• Given text:
++++++
My dad'll be so pissed, he gets all of his Asian dramas and stuff from Megaupload, LOL.


----------



## stanleyopar2000 (Jan 20, 2012)

all the dead megavideo links...the anime. THINK OF THE ANIME!...you greedy fuckers


----------



## olembet (Jan 20, 2012)

take down fileserve.com please..


----------



## gamefan5 (Jan 20, 2012)

Wait, megavideo is gone too? DX

EDIT: Yeah, it's gone since it was associated with megaupload.


----------



## stanleyopar2000 (Jan 20, 2012)

olembet said:


> take down fileserve.com please..




no, fuck you...they have android APKs there 



gamefan5 said:


> Wait, megavideo is gone too? DX




YES.

all the sites involved as quoted from our corrupt FBI "Mega conspiracy"

megapr0n is also gone too. too bad fappers.
++++++
Extracted records
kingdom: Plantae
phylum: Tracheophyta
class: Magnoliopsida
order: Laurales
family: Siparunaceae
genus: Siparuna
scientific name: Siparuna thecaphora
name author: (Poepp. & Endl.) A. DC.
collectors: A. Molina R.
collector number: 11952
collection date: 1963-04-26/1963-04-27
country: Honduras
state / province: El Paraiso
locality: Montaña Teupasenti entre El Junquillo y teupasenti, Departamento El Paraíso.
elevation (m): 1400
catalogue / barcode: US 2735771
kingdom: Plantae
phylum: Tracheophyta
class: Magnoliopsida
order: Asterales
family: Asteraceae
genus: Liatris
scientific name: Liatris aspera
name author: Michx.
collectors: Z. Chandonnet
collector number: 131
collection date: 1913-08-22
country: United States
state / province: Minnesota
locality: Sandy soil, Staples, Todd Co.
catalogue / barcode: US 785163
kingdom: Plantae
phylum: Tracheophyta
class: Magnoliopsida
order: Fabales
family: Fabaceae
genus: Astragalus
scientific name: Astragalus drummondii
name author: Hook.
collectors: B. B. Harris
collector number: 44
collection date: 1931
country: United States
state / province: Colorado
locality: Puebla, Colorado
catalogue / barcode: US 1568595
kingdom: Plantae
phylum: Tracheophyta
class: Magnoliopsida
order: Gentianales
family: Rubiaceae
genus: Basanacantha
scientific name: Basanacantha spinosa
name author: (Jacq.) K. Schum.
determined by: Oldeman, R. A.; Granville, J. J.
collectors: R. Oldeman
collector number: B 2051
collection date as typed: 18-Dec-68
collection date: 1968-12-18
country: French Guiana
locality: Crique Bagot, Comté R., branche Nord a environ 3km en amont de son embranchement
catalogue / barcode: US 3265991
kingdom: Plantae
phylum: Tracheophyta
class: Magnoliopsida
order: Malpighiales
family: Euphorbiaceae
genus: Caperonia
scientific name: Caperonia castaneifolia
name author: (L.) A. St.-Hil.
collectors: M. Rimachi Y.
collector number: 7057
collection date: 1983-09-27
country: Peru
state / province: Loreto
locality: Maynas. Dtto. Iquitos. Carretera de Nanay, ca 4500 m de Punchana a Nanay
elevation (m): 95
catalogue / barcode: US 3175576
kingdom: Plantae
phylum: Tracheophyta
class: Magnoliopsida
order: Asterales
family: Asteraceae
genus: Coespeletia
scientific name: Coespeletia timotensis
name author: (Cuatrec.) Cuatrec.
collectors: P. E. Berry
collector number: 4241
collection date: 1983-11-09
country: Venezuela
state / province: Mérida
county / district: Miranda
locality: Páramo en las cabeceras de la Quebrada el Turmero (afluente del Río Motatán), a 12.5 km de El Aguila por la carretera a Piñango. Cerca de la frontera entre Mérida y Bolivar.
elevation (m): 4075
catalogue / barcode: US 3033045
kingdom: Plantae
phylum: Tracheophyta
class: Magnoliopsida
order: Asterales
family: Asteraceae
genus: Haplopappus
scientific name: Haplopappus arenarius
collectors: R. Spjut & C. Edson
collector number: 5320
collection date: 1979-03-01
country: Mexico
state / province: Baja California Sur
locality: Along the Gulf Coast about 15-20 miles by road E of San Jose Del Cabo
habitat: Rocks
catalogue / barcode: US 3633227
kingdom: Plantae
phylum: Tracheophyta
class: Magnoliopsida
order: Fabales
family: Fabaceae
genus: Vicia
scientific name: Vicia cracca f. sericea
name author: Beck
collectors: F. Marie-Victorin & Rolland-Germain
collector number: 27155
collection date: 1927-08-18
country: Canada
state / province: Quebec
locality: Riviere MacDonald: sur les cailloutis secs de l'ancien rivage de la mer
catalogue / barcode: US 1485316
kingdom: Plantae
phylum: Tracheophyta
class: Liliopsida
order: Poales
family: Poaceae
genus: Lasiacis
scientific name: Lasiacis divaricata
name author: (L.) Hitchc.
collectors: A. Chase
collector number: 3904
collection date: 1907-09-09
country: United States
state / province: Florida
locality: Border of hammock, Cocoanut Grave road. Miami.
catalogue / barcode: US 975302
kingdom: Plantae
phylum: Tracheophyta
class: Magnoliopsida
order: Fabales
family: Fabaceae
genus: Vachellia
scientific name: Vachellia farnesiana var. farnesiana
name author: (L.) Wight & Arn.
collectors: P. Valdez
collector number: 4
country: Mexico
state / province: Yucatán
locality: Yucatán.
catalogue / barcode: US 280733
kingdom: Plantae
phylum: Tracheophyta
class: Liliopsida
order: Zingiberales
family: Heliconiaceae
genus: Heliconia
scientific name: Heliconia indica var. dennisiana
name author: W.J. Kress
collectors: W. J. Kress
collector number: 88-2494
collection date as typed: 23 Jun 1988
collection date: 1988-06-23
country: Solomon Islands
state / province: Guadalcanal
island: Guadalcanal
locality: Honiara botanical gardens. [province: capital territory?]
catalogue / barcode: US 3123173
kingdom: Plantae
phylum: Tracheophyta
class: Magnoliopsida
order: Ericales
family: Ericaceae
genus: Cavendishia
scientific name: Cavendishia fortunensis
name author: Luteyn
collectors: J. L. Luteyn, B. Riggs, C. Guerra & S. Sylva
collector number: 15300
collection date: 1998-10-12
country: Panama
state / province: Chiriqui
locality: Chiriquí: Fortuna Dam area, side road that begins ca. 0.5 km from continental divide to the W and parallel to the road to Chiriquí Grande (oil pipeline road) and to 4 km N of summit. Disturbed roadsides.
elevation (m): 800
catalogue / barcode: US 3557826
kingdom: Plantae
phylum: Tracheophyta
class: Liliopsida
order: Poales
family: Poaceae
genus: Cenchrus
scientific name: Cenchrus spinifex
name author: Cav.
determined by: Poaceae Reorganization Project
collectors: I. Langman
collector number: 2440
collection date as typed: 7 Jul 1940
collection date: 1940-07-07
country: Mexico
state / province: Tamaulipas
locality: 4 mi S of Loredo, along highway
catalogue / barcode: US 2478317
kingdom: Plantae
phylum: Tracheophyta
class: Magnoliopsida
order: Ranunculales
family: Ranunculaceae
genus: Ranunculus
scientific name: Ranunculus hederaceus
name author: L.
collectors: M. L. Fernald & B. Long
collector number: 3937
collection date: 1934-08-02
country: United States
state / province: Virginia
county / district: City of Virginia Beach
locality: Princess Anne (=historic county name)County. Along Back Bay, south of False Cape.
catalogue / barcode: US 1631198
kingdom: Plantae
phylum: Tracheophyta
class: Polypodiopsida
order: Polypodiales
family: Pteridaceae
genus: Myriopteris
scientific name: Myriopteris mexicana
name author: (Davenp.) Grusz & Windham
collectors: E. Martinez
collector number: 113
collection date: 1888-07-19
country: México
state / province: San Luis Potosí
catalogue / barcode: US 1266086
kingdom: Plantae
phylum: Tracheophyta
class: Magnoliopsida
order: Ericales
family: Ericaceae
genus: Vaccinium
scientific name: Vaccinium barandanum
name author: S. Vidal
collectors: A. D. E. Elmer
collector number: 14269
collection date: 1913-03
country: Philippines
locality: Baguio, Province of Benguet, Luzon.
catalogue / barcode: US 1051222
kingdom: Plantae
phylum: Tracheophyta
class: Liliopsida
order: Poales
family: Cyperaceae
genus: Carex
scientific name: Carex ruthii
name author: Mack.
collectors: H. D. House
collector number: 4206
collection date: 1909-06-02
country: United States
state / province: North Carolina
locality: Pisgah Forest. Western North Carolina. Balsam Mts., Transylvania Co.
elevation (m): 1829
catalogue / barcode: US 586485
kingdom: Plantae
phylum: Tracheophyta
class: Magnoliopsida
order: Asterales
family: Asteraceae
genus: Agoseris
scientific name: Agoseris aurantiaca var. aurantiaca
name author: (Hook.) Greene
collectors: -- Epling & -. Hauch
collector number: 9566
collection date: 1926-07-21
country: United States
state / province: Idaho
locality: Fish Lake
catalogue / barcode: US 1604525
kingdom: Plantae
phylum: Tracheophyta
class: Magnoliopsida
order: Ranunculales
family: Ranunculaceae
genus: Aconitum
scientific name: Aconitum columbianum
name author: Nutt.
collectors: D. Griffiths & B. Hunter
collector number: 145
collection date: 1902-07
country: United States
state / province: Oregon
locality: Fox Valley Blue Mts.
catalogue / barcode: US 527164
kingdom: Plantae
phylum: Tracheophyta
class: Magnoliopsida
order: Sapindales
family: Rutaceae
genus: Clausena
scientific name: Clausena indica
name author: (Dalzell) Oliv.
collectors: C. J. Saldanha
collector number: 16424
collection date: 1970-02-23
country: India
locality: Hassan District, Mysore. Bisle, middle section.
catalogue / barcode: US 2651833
++++++
• Work instructions: From the Megaupload forum thread above, extract everything from "## olembet (Jan" down to "associated with megaupload.", copying it word for word.

• Exercise response:
## olembet (Jan 20, 2012)

take down fileserve.com please..


----------



## gamefan5 (Jan 20, 2012)

Wait, megavideo is gone too? DX

EDIT: Yeah, it's gone since it was associated with megaupload.